■ **GIVEN TEXT**:
* * * * * * *

Merritt | LiveSimplyLove
@Kathy, I realize this comment is a few years old, but I just had to share when I saw the recommendation for agave nectar. It’s not all it’s cracked up to be. Check this out: http://butterbeliever.com/2011/11/04/is-agave-nectar-a-healthy-sweetener
Donielle
Hey Kathy,thanks for your tips! (and it’s never to late :-)I had never thought of weighing my ingredients, might just have to give it a go if I can ever find my scale! And I’ve heard of agave nectar before but never thought about putting it in my bread, I may just have to try that too.
Donielle
icajay – this recipe I don’t soak at all. Kind of a bummer, but it’s a recipe that my husband enjoys so it’s the one I make most often since he eats the majority of the sandwiches. I have been trying soaked recipes and once I find one we really like, I’ll post that one too. 🙂
Kendra
Have you tried the soaked recipe at passionate home making?

* * * * * * *

■ **DATA EXCERPT**:
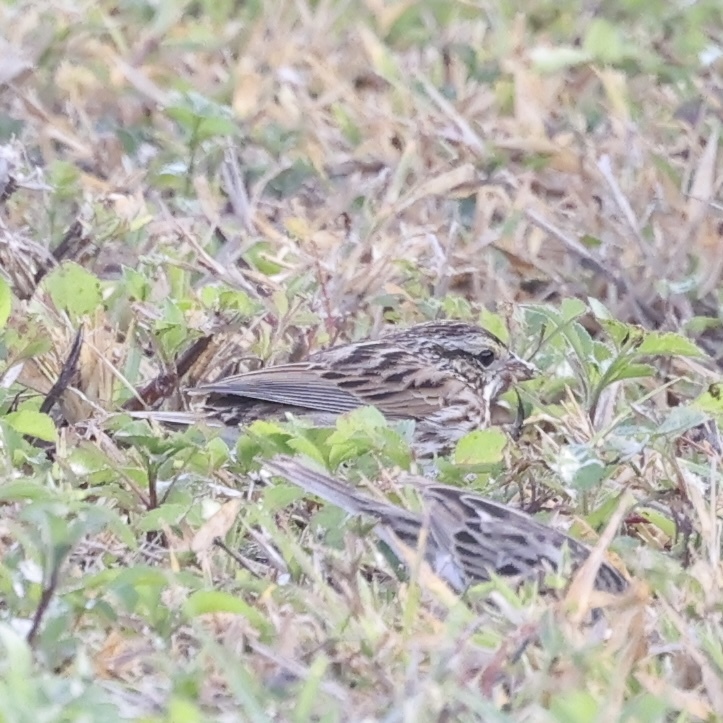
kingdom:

* * * * * * *

■ **WHAT YOU NEED TO DO**:
**A)** According to the comment thread, why does Donielle make this unsoaked recipe most often? Answer in one to three sentences.
**B)** In the comment thread, update the stretch from "Merritt | LiveSimplyLove" through "try that too.", replacing "agave nectar" with "honey".

■ **RESPONSES TO THE EXERCISE**:
**A)** Donielle makes it most often because her husband enjoys it, and he eats the majority of the sandwiches.

**B)**
Merritt | LiveSimplyLove
@Kathy, I realize this comment is a few years old, but I just had to share when I saw the recommendation for honey. It’s not all it’s cracked up to be. Check this out: http://butterbeliever.com/2011/11/04/is-agave-nectar-a-healthy-sweetener
Donielle
Hey Kathy,thanks for your tips! (and it’s never to late :-)I had never thought of weighing my ingredients, might just have to give it a go if I can ever find my scale! And I’ve heard of honey before but never thought about putting it in my bread, I may just have to try that too.